Propellant HFA-134a is devoid of pharmacological activity except at very high doses in animals (380 - 1300 times the maximum human exposure based on comparisons of AUC values), primarily producing ataxia, tremors, dyspnea, or salivation. These are similar to effects produced by the structurally related chlorofluorocarbons (CFCs), which have been used extensively in metered-dose inhalers.
In animals and humans, propellant HFA-134a was found to be rapidly absorbed and rapidly eliminated, with an elimination half-life of 3 - 27 minutes in animals and 5 - 7 minutes in humans. Time to maximum plasma concentration (Tmax) and mean residence time are both extremely short leading to a transient appearance of HFA-134a in the blood with no evidence of accumulation.
The systemic levels of albuterol are low after inhalation of recommended doses. In a crossover study conducted in healthy male and female volunteers, high cumulative doses of PROAIR HFA Inhalation Aerosol (1,080 mcg of albuterol base administered over one hour) yielded mean peak plasma concentrations (Cmax) and systemic exposure (AUCinf) of approximately 4,100 pg/mL and 28,426 pg•hr/mL, respectively compared to approximately 3,900 pg/mL and 28,395 pg•hr/mL, respectively following the same dose of an active HFA-134a albuterol inhaler comparator. The terminal plasma half-life of albuterol delivered by PROAIR HFA Inhalation Aerosol was approximately 6 hours. Comparison of the pharmacokinetic parameters demonstrated no differences between the products.
No pharmacokinetic studies for PROAIR HFA Inhalation Aerosol have been conducted in neonates, children, or elderly subjects.
Metabolism and Elimination
Information available in the published literature suggests that the primary enzyme responsible for the metabolism of albuterol in humans is SULTIA3 (sulfotransferase).

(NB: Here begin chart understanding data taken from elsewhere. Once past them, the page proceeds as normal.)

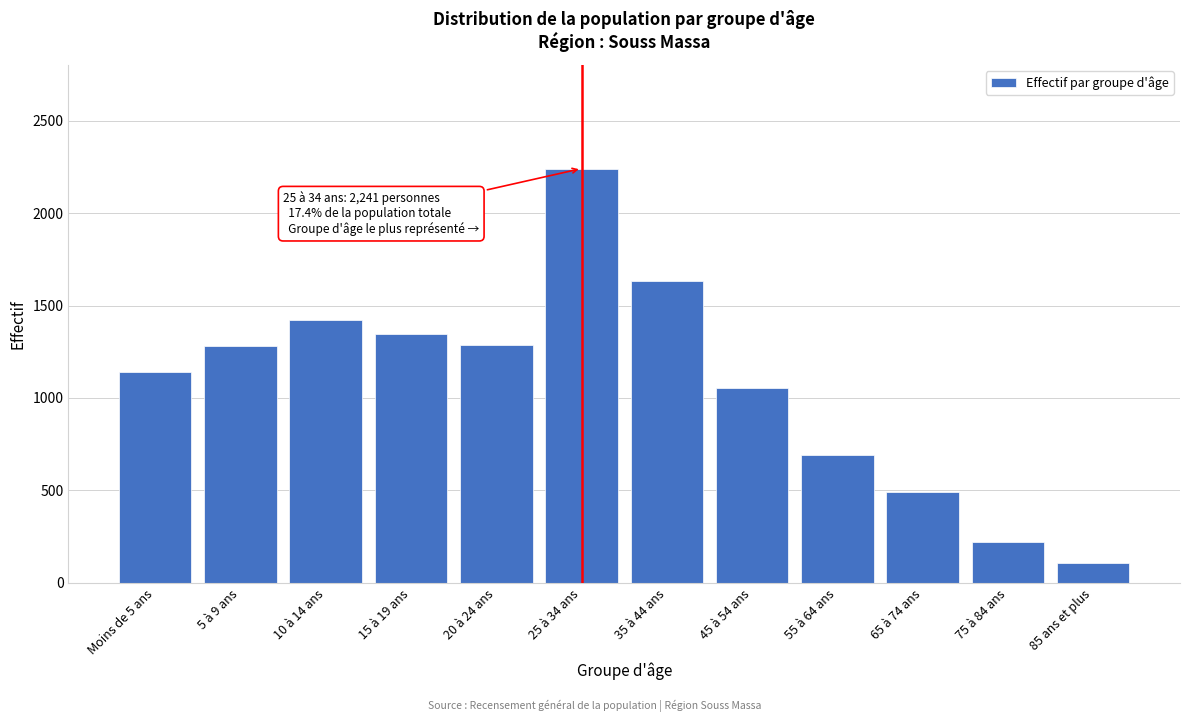

What is the average value?

1075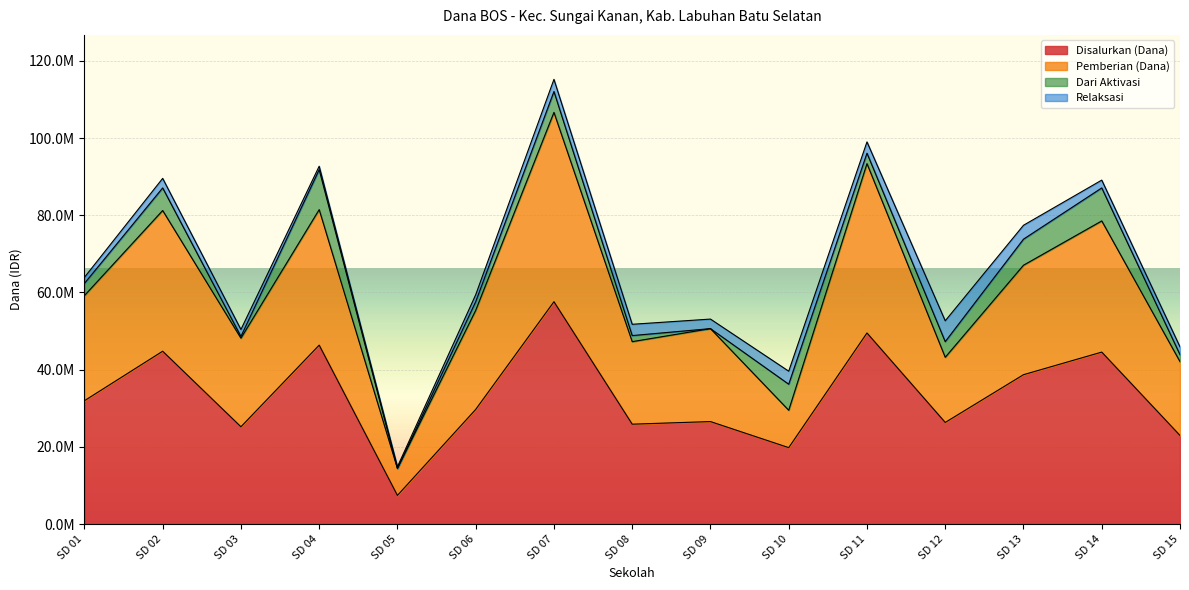

At which category does Pemberian (Dana) reach its first local peak?

SD 02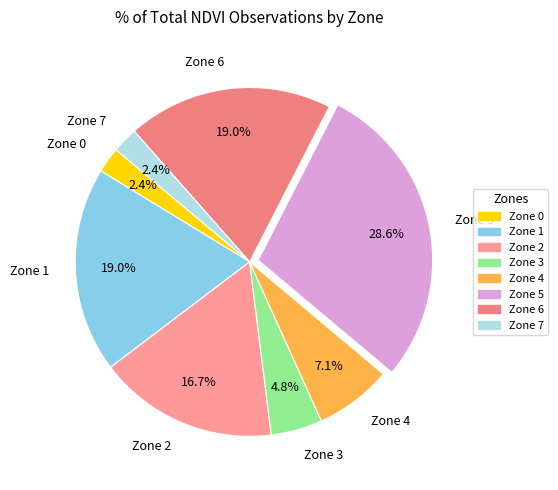

The Zone 1 slice represents 19% of the pie. True or false?

True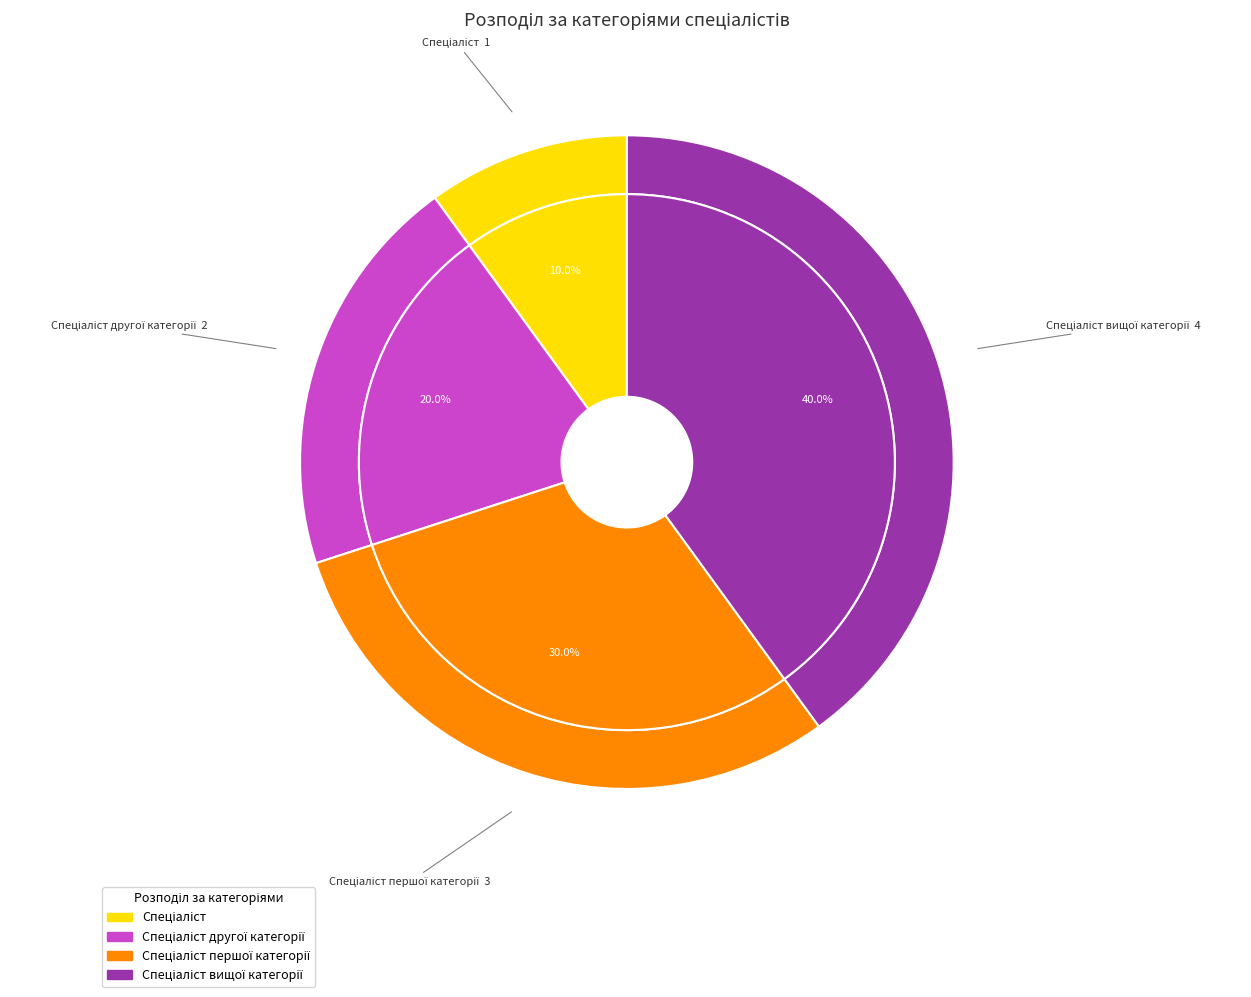

Count the number of slices in the pie.

4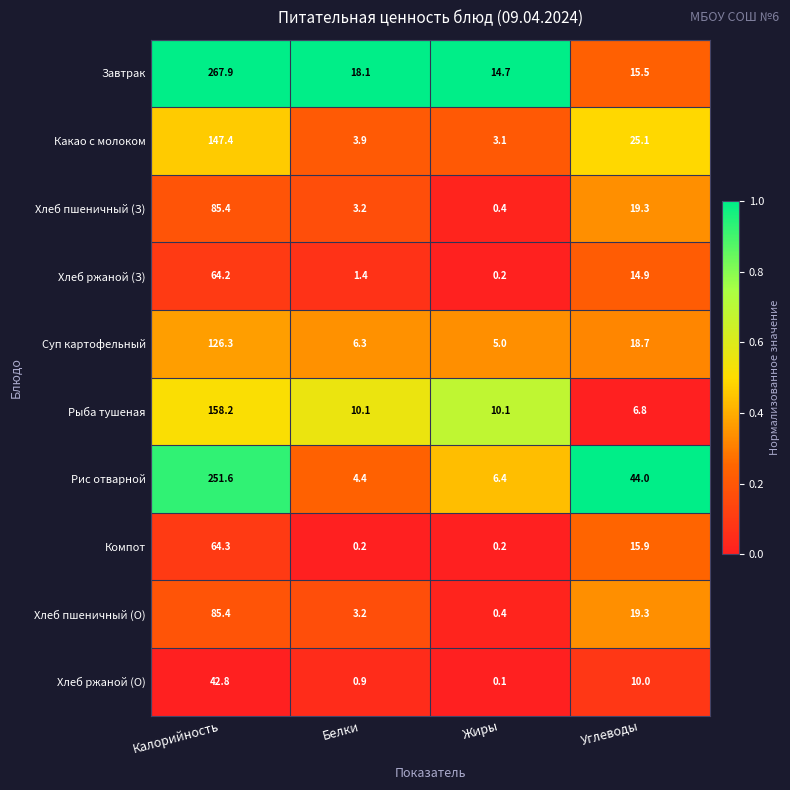

Which category has the lowest value across all series?

Жиры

When racemic albuterol was administered either intravenously or via inhalation after oral charcoal administration, there was a 3- to 4-fold difference in the area under the concentration-time curves between the (R)- and (S)-albuterol enantiomers, with (S)-albuterol concentrations being consistently higher. However, without charcoal pretreatment, after either oral or inhalation administration the differences were 8- to 24-fold, suggesting that the (R)-albuterol is preferentially metabolized in the gastrointestinal tract, presumably by SULTIA3.
The primary route of elimination of albuterol is through renal excretion (80% to 100%) of either the parent compound or the primary metabolite. Less than 20% of the drug is detected in the feces. Following intravenous administration of racemic albuterol, between 25% and 46% of the (R)-albuterol fraction of the dose was excreted as unchanged (R)-albuterol in the urine.
Hepatic Impairment: The effect of hepatic impairment on the pharmacokinetics of PROAIR HFA Inhalation Aerosol has not been evaluated.
Renal Impairment: The effect of renal impairment on the pharmacokinetics of albuterol was evaluated in 5 subjects with creatinine clearance of 7 to 53 mL/min, and the results were compared with those from healthy volunteers. Renal disease had no effect on the half-life, but there was a 67% decline in albuterol clearance. Caution should be used when administering high doses of PROAIR HFA Inhalation Aerosol to patients with renal impairment.